Because HCP decouples **Parameters** (Topology) from **Rendering** (Client), it can drive complex environments like Physics Engines or XR Simulations without the AI Agent needing to know graphics programming.

### Test Case: The "Robotic Arm" (XR Agent)
**Concept:** Spatio-Temporal Adherence.

In Spatial Computing, "Acceptance" isn't just about clicking a button. It is about **Kinetic Alignment**. The user must match the Agent's proposed movement in both Space (Position/Rotation) and Time (Velocity).

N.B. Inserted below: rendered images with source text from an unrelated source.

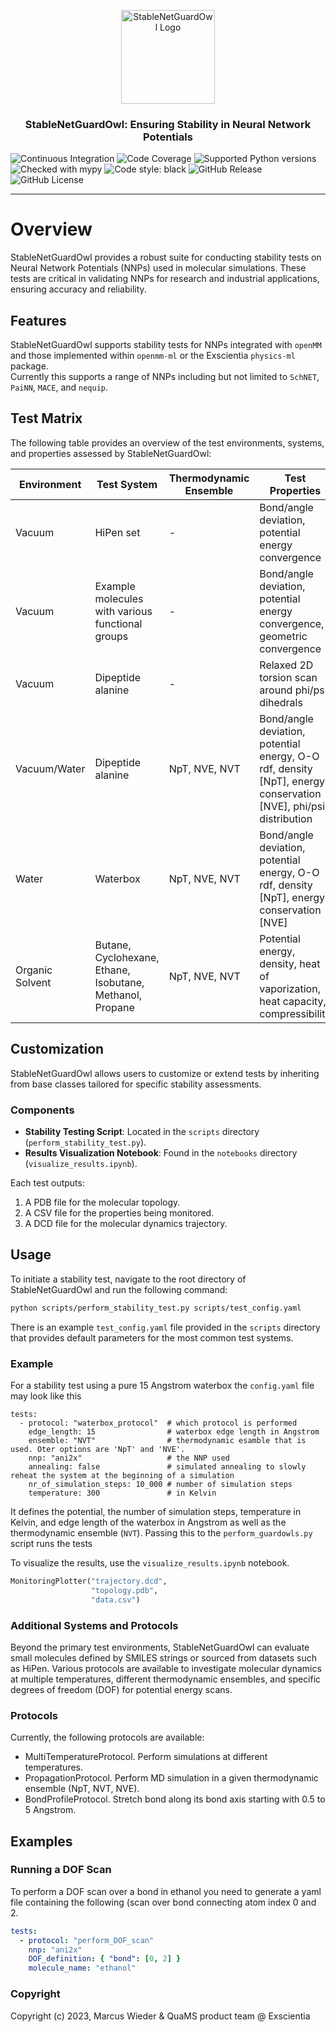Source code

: <p align="center">
  <img src="https://github.com/Exscientia/StableNetGuardOwl/assets/31651017/6e72dbdd-3fae-4463-bde3-bbaf54b459a7" alt="StableNetGuardOwl Logo" width="150">
  <h3 align="center">StableNetGuardOwl: Ensuring Stability in Neural Network Potentials</h3>
</p>
<p align="center">

[//]: # (Badges)
![Continuous Integration](https://github.com/Exscientia/StableNetGuardOwl/actions/workflows/CI.yaml/badge.svg?branch=main)
![Code Coverage](https://codecov.io/gh/Exscientia/StableNetGuardOwl/branch/main/graph/badge.svg)
![Supported Python versions](https://img.shields.io/badge/python-%5E3.10-blue.svg)
![Checked with mypy](https://img.shields.io/badge/mypy-checked-blue)
![Code style: black](https://img.shields.io/badge/code%20style-black-000000.svg)
![GitHub Release](https://badgen.net/github/release/Exscientia/StableNetGuardOwl)
![GitHub License](https://img.shields.io/github/license/Exscientia/StableNetGuardOwl?color=green)
</p>

---

# Overview

StableNetGuardOwl provides a robust suite for conducting stability tests on Neural Network Potentials (NNPs) used in molecular simulations. These tests are critical in validating NNPs for research and industrial applications, ensuring accuracy and reliability.

## Features

StableNetGuardOwl supports stability tests for NNPs integrated with `openMM` and those implemented within `openmm-ml` or the Exscientia `physics-ml` package.  
Currently this supports a range of NNPs including but not limited to `SchNET`, `PaiNN`, `MACE`, and `nequip`.

## Test Matrix

The following table provides an overview of the test environments, systems, and properties assessed by StableNetGuardOwl:


| Environment     | Test System                                              | Thermodynamic Ensemble | Test Properties                                                                                    |
|-----------------|----------------------------------------------------------|------------------------|---------------------------------------------------------------------------------------------------|
| Vacuum          | HiPen set                                                | -                      | Bond/angle deviation, potential energy convergence                                                |
| Vacuum          | Example molecules with various functional groups         | -                      | Bond/angle deviation, potential energy convergence, geometric convergence                        |
| Vacuum          | Dipeptide alanine                                        | -                      | Relaxed 2D torsion scan around phi/psi dihedrals                                                 |
| Vacuum/Water    | Dipeptide alanine                                        | NpT, NVE, NVT          | Bond/angle deviation, potential energy, O-O rdf, density [NpT], energy conservation [NVE], phi/psi distribution |
| Water           | Waterbox                                                 | NpT, NVE, NVT          | Bond/angle deviation, potential energy, O-O rdf, density [NpT], energy conservation [NVE]         |
| Organic Solvent | Butane, Cyclohexane, Ethane, Isobutane, Methanol, Propane | NpT, NVE, NVT         | Potential energy, density, heat of vaporization, heat capacity, compressibility                   |

## Customization

StableNetGuardOwl allows users to customize or extend tests by inheriting from base classes tailored for specific stability assessments.

### Components

- **Stability Testing Script**: Located in the `scripts` directory (`perform_stability_test.py`).
- **Results Visualization Notebook**: Found in the `notebooks` directory (`visualize_results.ipynb`).


Each test outputs:
1. A PDB file for the molecular topology.
2. A CSV file for the properties being monitored.
3. A DCD file for the molecular dynamics trajectory.

## Usage

To initiate a stability test, navigate to the root directory of StableNetGuardOwl and run the following command:

```bash
python scripts/perform_stability_test.py scripts/test_config.yaml
```
There is an example `test_config.yaml` file provided in the `scripts` directory that provides default parameters for the most common test systems.

### Example
For a stability test using a pure 15 Angstrom waterbox the `config.yaml` file may look like this
```
tests:
  - protocol: "waterbox_protocol"  # which protocol is performed
    edge_length: 15                # waterbox edge length in Angstrom
    ensemble: "NVT"                # thermodynamic esamble that is used. Oter options are 'NpT' and 'NVE'.
    nnp: "ani2x"                   # the NNP used
    annealing: false               # simulated annealing to slowly reheat the system at the beginning of a simulation
    nr_of_simulation_steps: 10_000 # number of simulation steps
    temperature: 300               # in Kelvin
```
It defines the potential, the number of simulation steps, temperature in Kelvin, and edge length of the waterbox in Angstrom as well as the thermodynamic ensemble (`NVT`). Passing this to the `perform_guardowls.py` script runs the tests

To visualize the results, use the `visualize_results.ipynb` notebook.

```python
MonitoringPlotter("trajectory.dcd", 
                  "topology.pdb", 
                  "data.csv")
```

### Additional Systems and Protocols
Beyond the primary test environments, StableNetGuardOwl can evaluate small molecules defined by SMILES strings or sourced from datasets such as HiPen. Various protocols are available to investigate molecular dynamics at multiple temperatures, different thermodynamic ensembles, and specific degrees of freedom (DOF) for potential energy scans.


### Protocols
Currently, the following protocols are available:

- MultiTemperatureProtocol. Perform simulations at different temperatures.
- PropagationProtocol. Perform MD simulation in a given thermodynamic ensemble (NpT, NVT, NVE).
- BondProfileProtocol. Stretch bond along its bond axis starting with 0.5 to 5 Angstrom.

## Examples
### Running a DOF Scan
To perform a DOF scan over a bond in ethanol you need to generate a yaml file containing the following (scan over bond connecting atom index 0 and 2. 

```yaml
tests:
  - protocol: "perform_DOF_scan"
    nnp: "ani2x"
    DOF_definition: { "bond": [0, 2] }
    molecule_name: "ethanol"
```


### Copyright

Copyright (c) 2023, Marcus Wieder & QuaMS product team @ Exscientia


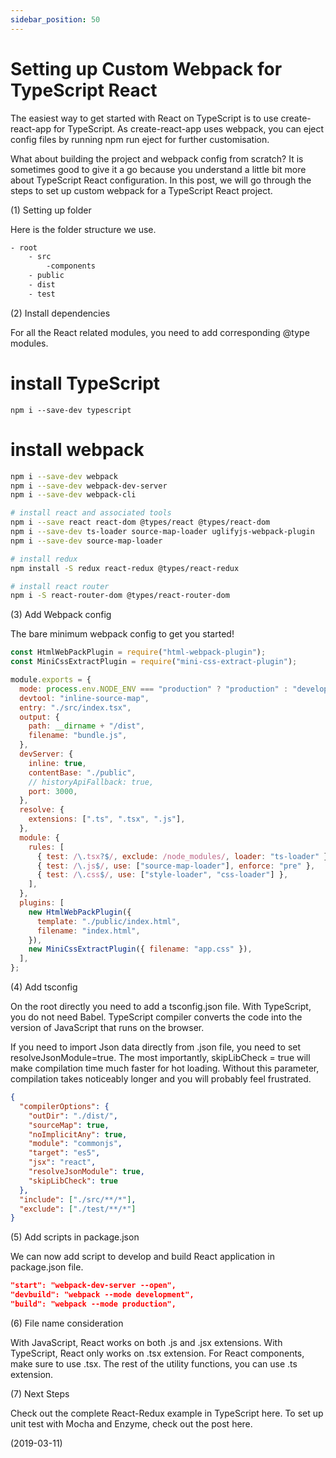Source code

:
 ```yaml
---
sidebar_position: 50
---
```


# Setting up Custom Webpack for TypeScript React

The easiest way to get started with React on TypeScript is to use create-react-app for TypeScript. As create-react-app uses webpack, you can eject config files by running npm run eject for further customisation.

What about building the project and webpack config from scratch? It is sometimes good to give it a go because you understand a little bit more about TypeScript React configuration. In this post, we will go through the steps to set up custom webpack for a TypeScript React project.

(1) Setting up folder

Here is the folder structure we use.

```bash
- root
    - src
        -components
    - public
    - dist
    - test
```

(2) Install dependencies

For all the React related modules, you need to add corresponding @type modules.

# install TypeScript

`npm i --save-dev typescript`

# install webpack

```bash
npm i --save-dev webpack
npm i --save-dev webpack-dev-server
npm i --save-dev webpack-cli

# install react and associated tools
npm i --save react react-dom @types/react @types/react-dom
npm i --save-dev ts-loader source-map-loader uglifyjs-webpack-plugin
npm i --save-dev source-map-loader

# install redux
npm install -S redux react-redux @types/react-redux

# install react router
npm i -S react-router-dom @types/react-router-dom
```

(3) Add Webpack config

The bare minimum webpack config to get you started!

```js
const HtmlWebPackPlugin = require("html-webpack-plugin");
const MiniCssExtractPlugin = require("mini-css-extract-plugin");

module.exports = {
  mode: process.env.NODE_ENV === "production" ? "production" : "development",
  devtool: "inline-source-map",
  entry: "./src/index.tsx",
  output: {
    path: __dirname + "/dist",
    filename: "bundle.js",
  },
  devServer: {
    inline: true,
    contentBase: "./public",
    // historyApiFallback: true,
    port: 3000,
  },
  resolve: {
    extensions: [".ts", ".tsx", ".js"],
  },
  module: {
    rules: [
      { test: /\.tsx?$/, exclude: /node_modules/, loader: "ts-loader" },
      { test: /\.js$/, use: ["source-map-loader"], enforce: "pre" },
      { test: /\.css$/, use: ["style-loader", "css-loader"] },
    ],
  },
  plugins: [
    new HtmlWebPackPlugin({
      template: "./public/index.html",
      filename: "index.html",
    }),
    new MiniCssExtractPlugin({ filename: "app.css" }),
  ],
};
```

(4) Add tsconfig

On the root directly you need to add a tsconfig.json file. With TypeScript, you do not need Babel. TypeScript compiler converts the code into the version of JavaScript that runs on the browser.

If you need to import Json data directly from .json file, you need to set resolveJsonModule=true. The most importantly, skipLibCheck = true will make compilation time much faster for hot loading. Without this parameter, compilation takes noticeably longer and you will probably feel frustrated.

```json
{
  "compilerOptions": {
    "outDir": "./dist/",
    "sourceMap": true,
    "noImplicitAny": true,
    "module": "commonjs",
    "target": "es5",
    "jsx": "react",
    "resolveJsonModule": true,
    "skipLibCheck": true
  },
  "include": ["./src/**/*"],
  "exclude": ["./test/**/*"]
}
```

(5) Add scripts in package.json

We can now add script to develop and build React application in package.json file.

```json
"start": "webpack-dev-server --open",
"devbuild": "webpack --mode development",
"build": "webpack --mode production",
```

(6) File name consideration

With JavaScript, React works on both .js and .jsx extensions. With TypeScript, React only works on .tsx extension. For React components, make sure to use .tsx. The rest of the utility functions, you can use .ts extension.

(7) Next Steps

Check out the complete React-Redux example in TypeScript here. To set up unit test with Mocha and Enzyme, check out the post here.

(2019-03-11)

*   **Scenario:** AR glasses showing a mechanic, in the first-person view, how to **install a component** on a robotic arm.
*   **Mechanism:** `OFFER` (3D Volumetric Ghost Hand animation that wait for users' to overlap).
*   **Acceptance:** The user's physical hand synchronizes with the Ghost Hand's skeletal pose.

### The Agent Code
```python
import numpy as np

class IndustrialGuide(HCPMixin):

    def show_assembly_step(self):
        # The Agent generates a 60fps skeletal animation for the insertion gesture.
        # It calculates not just Position (XYZ), but Orientation (Quaternions).

        frames = []
        for t in range(120): # 2 Seconds of motion
            frames.append({
                "tick": t,
                "root_position": [x, y, z], # Calculated trajectory
                "wrist_rotation": [qx, qy, qz, qw], # Calculated torque
                "finger_states": { "thumb": 0.5, "index": 1.0 } # Grip strength
            })

        return self.hcp_offer_symbolic(
            rationale="Guide user to insert Servo Motor A with specific torque.",
            label="Sync with Ghost Hand",

            # The Client interprets this as a Skeletal Animation Stream
            mimeType="application/x-skeletal-pose-stream+json",

            value={
                "target_object": "servo_motor_a",
                "animation_clip": frames,
                "tolerance_threshold": 0.95 # cosine similarity
            }
        )
```

### The Client Logic (The Glasses)
The AR Glasses run a real-time loop comparing the **User's Skeleton** (via Hand Tracking) to the **HCP Animation Clip**.

*   **Scenario A (Alignment):** The user "shadows" the ghost hand. The Euclidean distance between real joints and ghost joints remains near zero.
    *   **HCP Result:** `usedProposal: true`.
    *   *Insight:* The user has learned the physical skill.

*   **Scenario B (Deviation):** The user pauses, rotates their wrist 90 degrees, and reaches for another tool.
    *   **HCP Result:** `usedProposal: false`.
    *   **Value:** `{ "detected_tool": "screwdriver", "hand_pose": [...] }`.
    *   *Insight:* The Agent proposed a "Push" motion. The User corrected it with a "Screw" motion. The Agent now learns that this component requires fastening, not just insertion.

**HCP captures the physical correction of the workflow.**


## 7. So What?
Built on these First Principles, it enables a new paradigm:

- **Researchers** can study human-AI interaction through the high-fidelity, info-rich data collected via the HCP Co-Op Memory.
- **Developers** can build continuous learning features via Online Reinforcement Learning, using real-time HCP feedback to improve both power and experience.
- **Founders** can deploy agents immediately into CLI, Blender, Spatial Computing, or Brain-Computer Interfaces, without changing the backend.

**HCP is not designed just for this era.**

The code you write today will work on the devices 100 years later.